Godson will not compete with Intel and AMD for the x86 market since its chips have a MIPS core that does not support Windows. Its creators see the chip as an alternative that could be widely marketed on systems running Linux.
Hu hopes Godson or other China-developed CPUs will power as many as half of the products sold in the country by 2020 and crack the markets in other developing countries as well.
Those goals are ambitious. The market opportunity that exists for new chip designers in China could be seized by any Chinese firm as easily as by Godson, said Oliver Xu, an analyst at Gartner.
The Godson project would also be hard pressed to keep up with advances in rivals’ technology, he said.
“Many aspects of it have been exaggerated,” Xu said.
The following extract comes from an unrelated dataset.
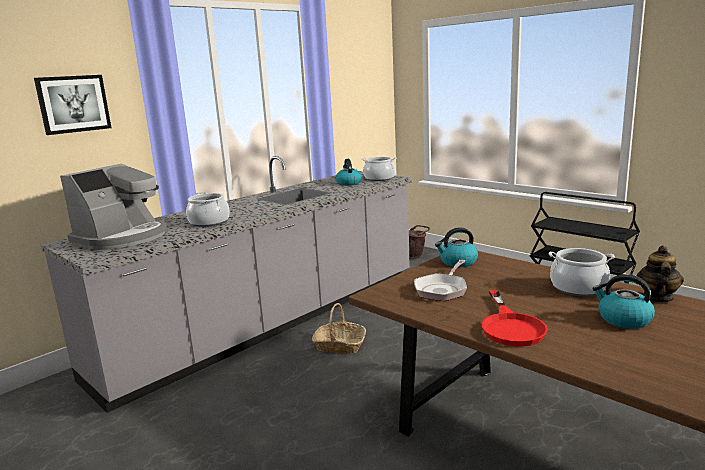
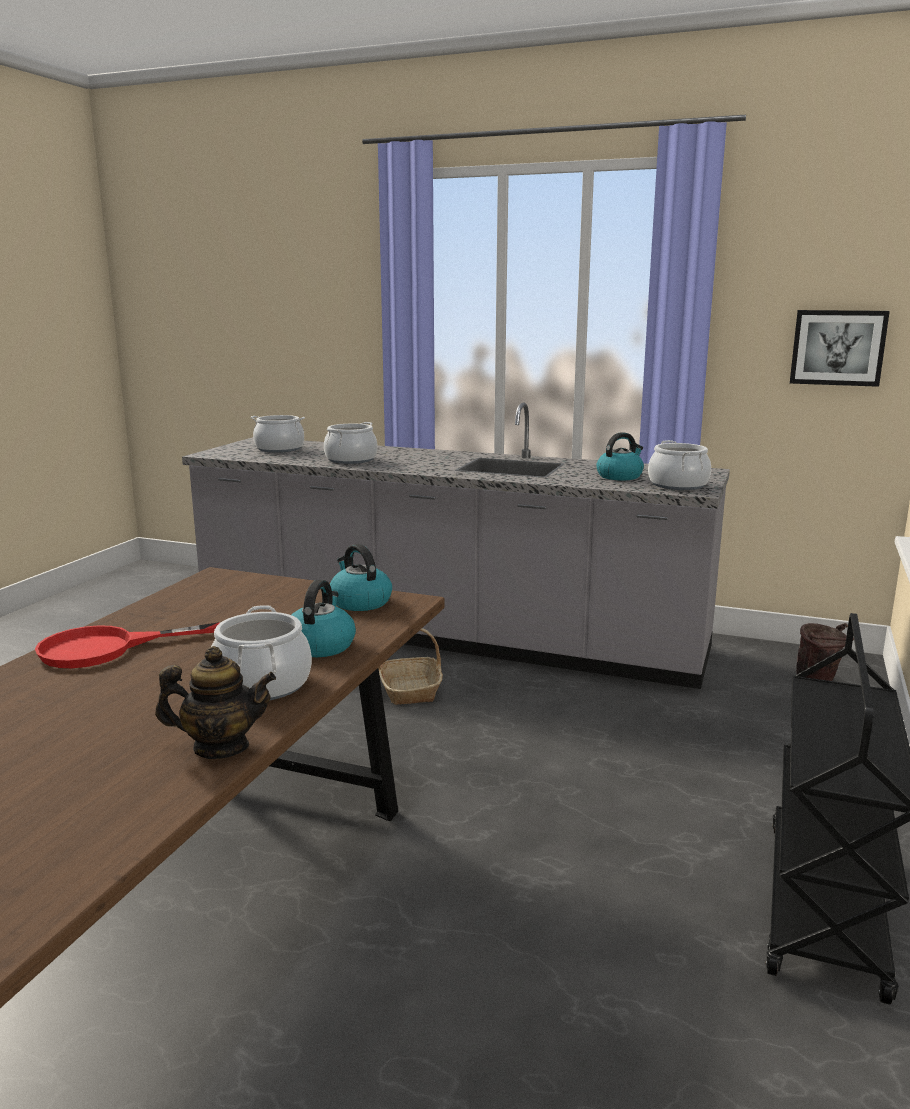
camera: 65 degrees right, 0 degrees up
(73, 104) = (324, 298): picture -> picture (837, 347)
(123, 237) = (279, 449): coffee machine -> cooking pot
(442, 289) = (238, 604): frying pan -> none
(623, 319) = (122, 718): kettle -> kettle (320, 645)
China has split work on Godson into low-end and high-end lines since launching its development in 2001. Its newest low-end chip, the Godson 2f, is being used by Chinese firms in netbooks, firewall appliances and industrial control units, but the products have not taken off. A specialty Godson store that opened this year in Beijing’s technology district has a barren selection consisting mainly of a handful of netbooks running Linux on the Godson 2f.
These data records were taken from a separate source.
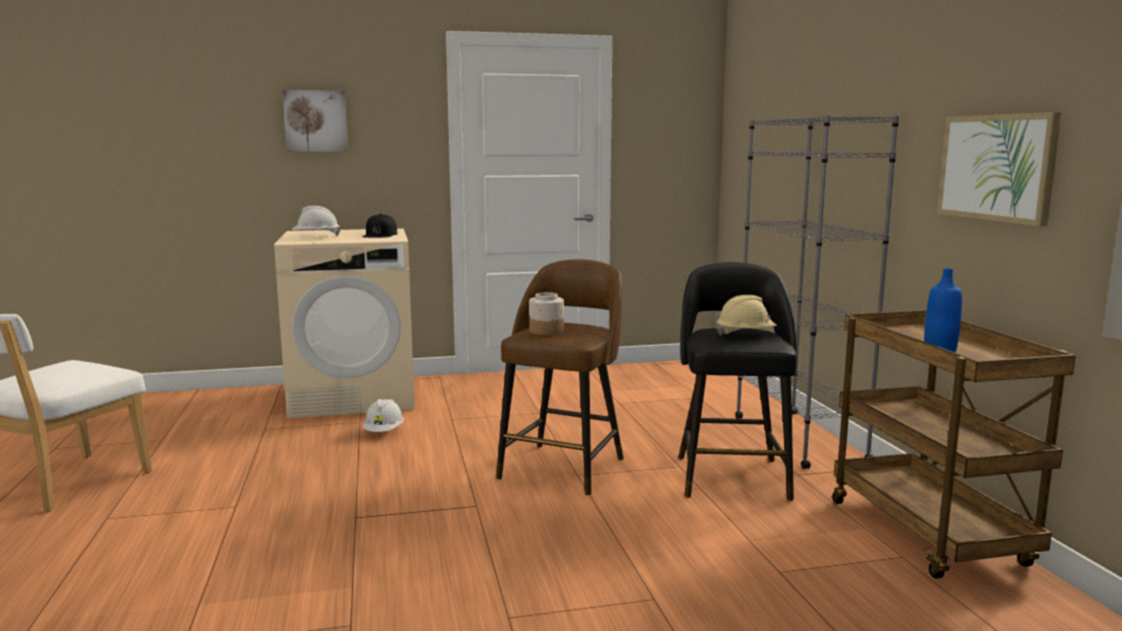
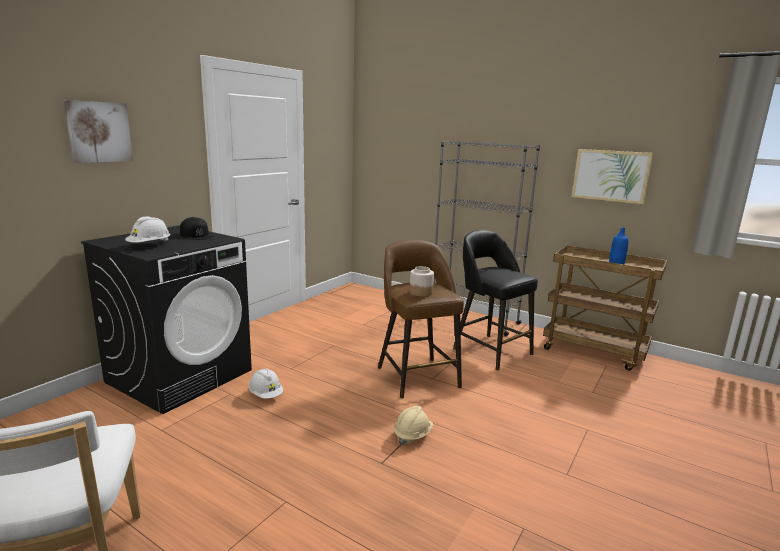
camera: 45 degrees left, 5 degrees up
(354, 397) = (180, 375): beige washing machine -> black washing machine
(745, 335) = (503, 272): beige hard hat -> beige hard hat (412, 435)

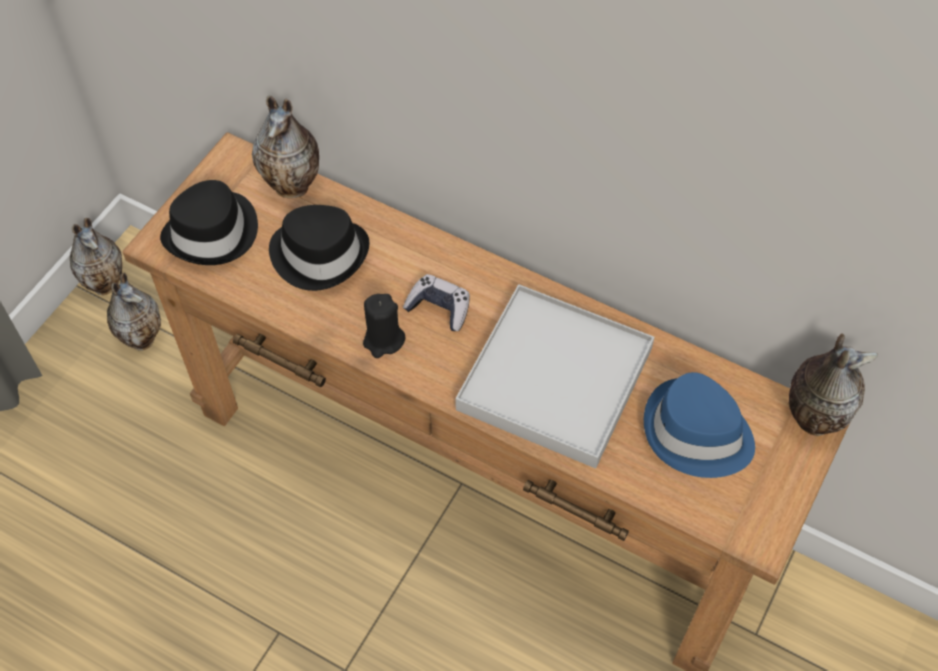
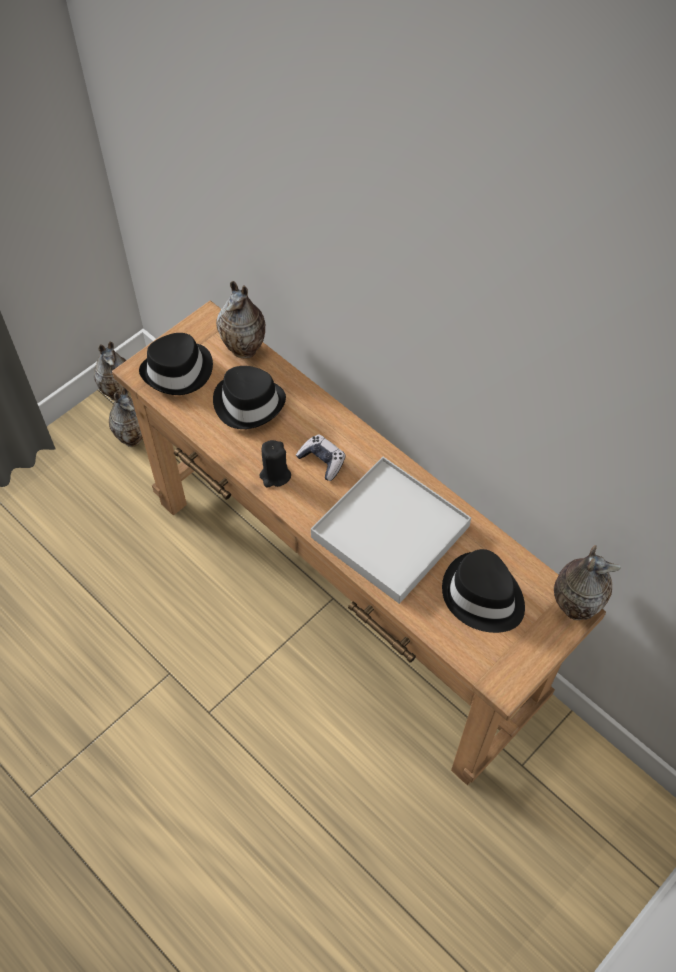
camera: 15 degrees right, 0 degrees up
(696, 433) = (482, 596): blue hat -> black hat

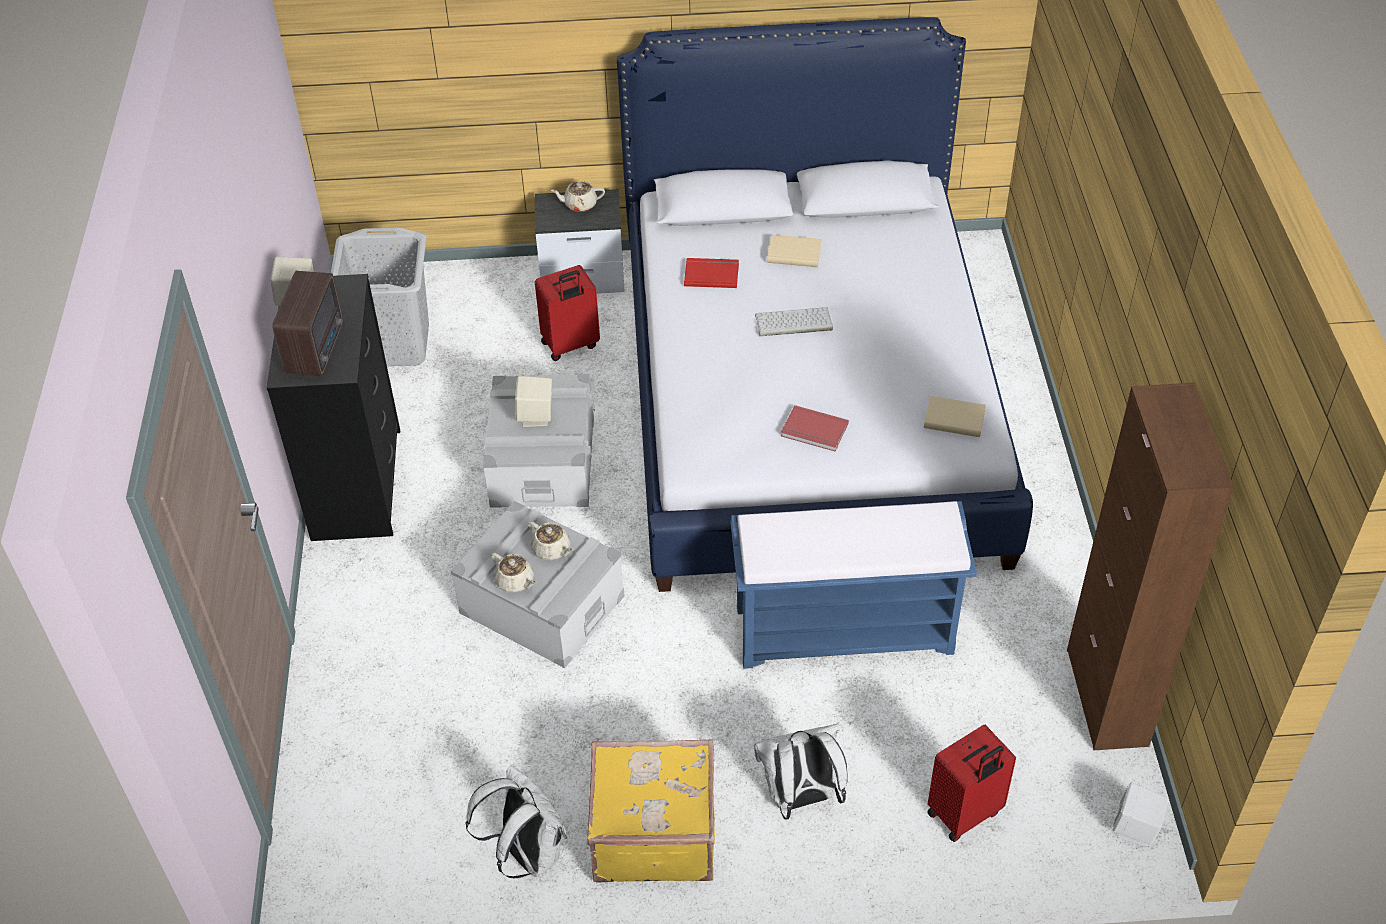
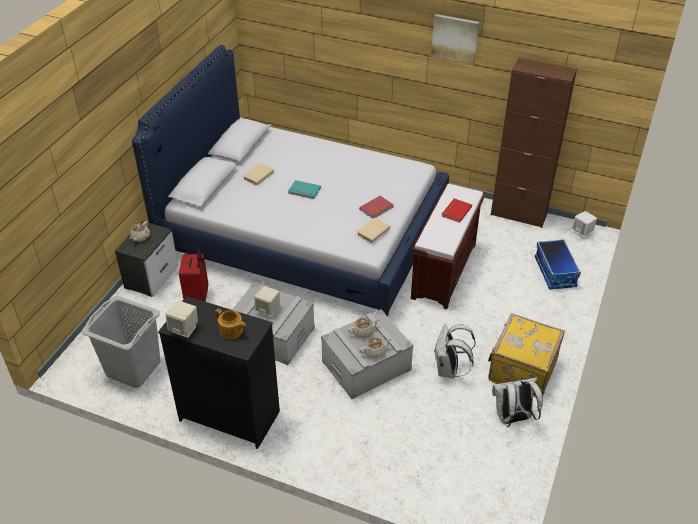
camera: 65 degrees left, 5 degrees down
(317, 348) = (231, 331): radio -> teapot
(711, 274) = (248, 204): red book -> red book (455, 211)
(792, 323) = (304, 191): keyboard -> turquoise book
(801, 798) = (525, 316): white backpack -> white backpack (449, 370)
(846, 629) = (444, 270): blue bench -> brown bench
(954, 420) = (398, 169): beige book -> beige book (373, 232)
(965, 814) = (555, 272): red suitcase -> storage box
(1160, 265) = (455, 38): none -> picture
The successor to the 2f, the 1 GHz Godson 2g, will be released late this year, Hu said. Godson chips are also known by the name Loongson.
Design is also complete on the four-core Godson 3, the first in the high-end line of chips for servers and high-throughput computing. Late next year China hopes to use an eight-core version of the chip to build a supercomputer capable of operating at one petaflop per second, a level reached by only the fastest machines in the world.
Design on a 16-core model of the Godson 3 could then be finished by 2011 and produced using the 45-nanometer or 32-nanometer manufacturing process, Hu said.
Even if those targets are met, the Godson will lag behind global chip-making standards. Intel and AMD already plan to launch chips manufactured using the 32-nanometer process this year.
Hu says Godson has full government backing. While the economic downturn has slowed business for firms that use Godson chips in their products, Beijing will provide whatever funding is needed for Godson’s success, Hu said.
That includes creating policies that “provide a market” for products, Hu said. Last month the government of coastal Jiangsu province purchased 150,000 Godson-based computers for use in schools.
But government support isn’t enough to get Godson chips used commercially, said Xu, the analyst.
Both the government and Hu’s academic institute lack the business sense needed to popularize a product, said Xu.
“Even if the government makes purchases or supports the market, Godson’s market share will not be able to grow much,” he said.